In the book “Revolucionarno nasilje na Primorskem 1941–1945” by Dr Renato Podbersič Jr., we learn, for example, that during the war, on the territory of Vipavska and the wider Goriška region alone, 364 people were killed and thrown into unexplored mass graves, including 7 priests and seminarians (Novi glas, 14. 6. 2012). There were also the liquidation of 13 innocent individuals, including two priests, Lado Piščanc and Ludvik Sluga, in Cerkno during the German execution of 44 partisan trainees in 1944, and the treacherous murder of priests Filip Terčelj and Franc Krašna on July 7th, 1947, in a forest on the way to Železniki. After 1946, 20 members of the Čedermac organisation were arrested without being convicted, and they collectively spent 82 years in prison or forced labour (Metod Pirih, interview, Siol net, 18. 10. 2008).

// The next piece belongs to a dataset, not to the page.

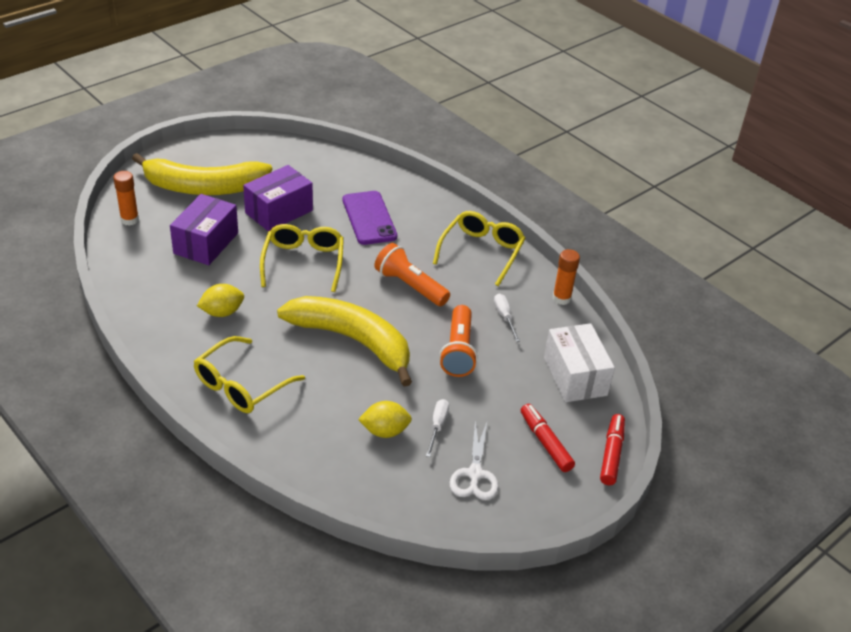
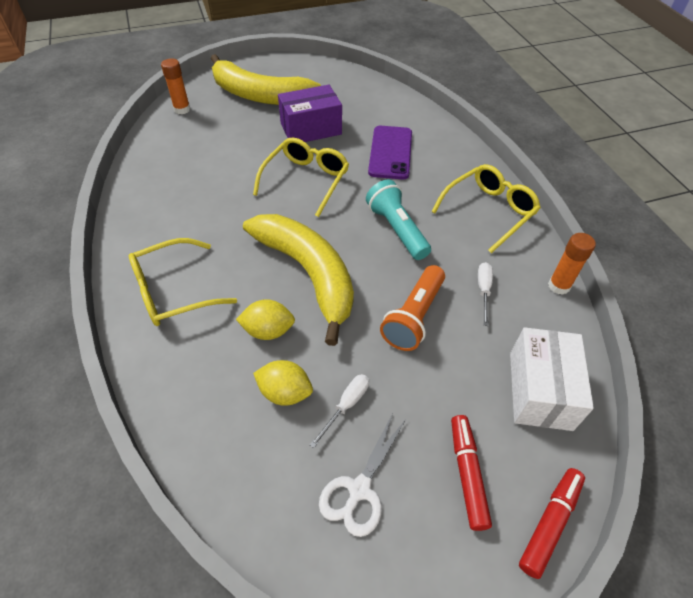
camera: 25 degrees right, 10 degrees up
purple box [170,194,238,265] -> none
yellow lemon [197,284,244,317] -> yellow lemon moved to [236,299,295,340]
orange flashlight [374,243,450,306] -> turquoise flashlight [366,180,431,260]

Primorska, for instance, fell silent when it recently learned from the show “Pričevalci” that the iconic figure of TIGR resistance, Janko Premrl Vojko, was also a victim of the bloody red hand. Dr Tamara Griesser Pečar, in her lecture on the persecution of the clergy in Zone B, mentioned the case of Viktor Perkan, a priest in Jelšane, who was killed in May 1945 during a funeral while burying a partisan. There were also the murders of two priests, Alojzij Kristan and Miroslav Bulešič, and an attempted murder of Jakob Ukmar, an icon of Primorska’s Čedermac organisation, during a bloody confirmation ceremony in Lanišče, Istria, in August 1947 (Mladika, 9/2020), and so on, without end, throughout Primorska region.
Some reactions to the bloody revolutionary violence against the TIGT members and Primorska patriots:
In response to Gorazd Humar’s statement, “who can be a TIGR member today”, Saša Vuga, as the keynote speaker at the 50th anniversary celebration of liberation in Nova Gorica in 1955, gave the following response before a massive crowd: “At this solemn gathering, among us, there are not only surviving TIGR members. Everyone here is, every single one of them. An endless line of Primorska’s sufferers. And martyrs. They are here, listening to us. And waiting to see how we, who have reaped the fruits of their courage, unwavering patriotism, and suffering, will act. Will we act as saturated, degenerate opportunists or as upright guardians of a precious heritage? The TIGR members did not know political extremism, yet they experienced it first-hand. That is why they did not need to be exterminated by the other side of the resistance movement (namely, the Partisans, author’s note) if the political side that did so can still be called a resistance movement. Let the TIGR members hear this silenced word as well. Whoever acknowledges it is a TIGR members today.”
And when the surviving TIGR members, Anton Rutar, learned after independence that the newly established Society TIGR Primorska was crowded with former communists, he exploded, saying (Karle Kocjančič, Življenje in delo, Mladika, Trst 2008): “So now the TIGR is being rehabilitated by the Udba agents, those who oppressed us for many years after the war… and now, out of a guilty conscience, they are erecting monuments for us… As if Stalin were erecting monuments for his victims in Siberia… Moral hypocrites!”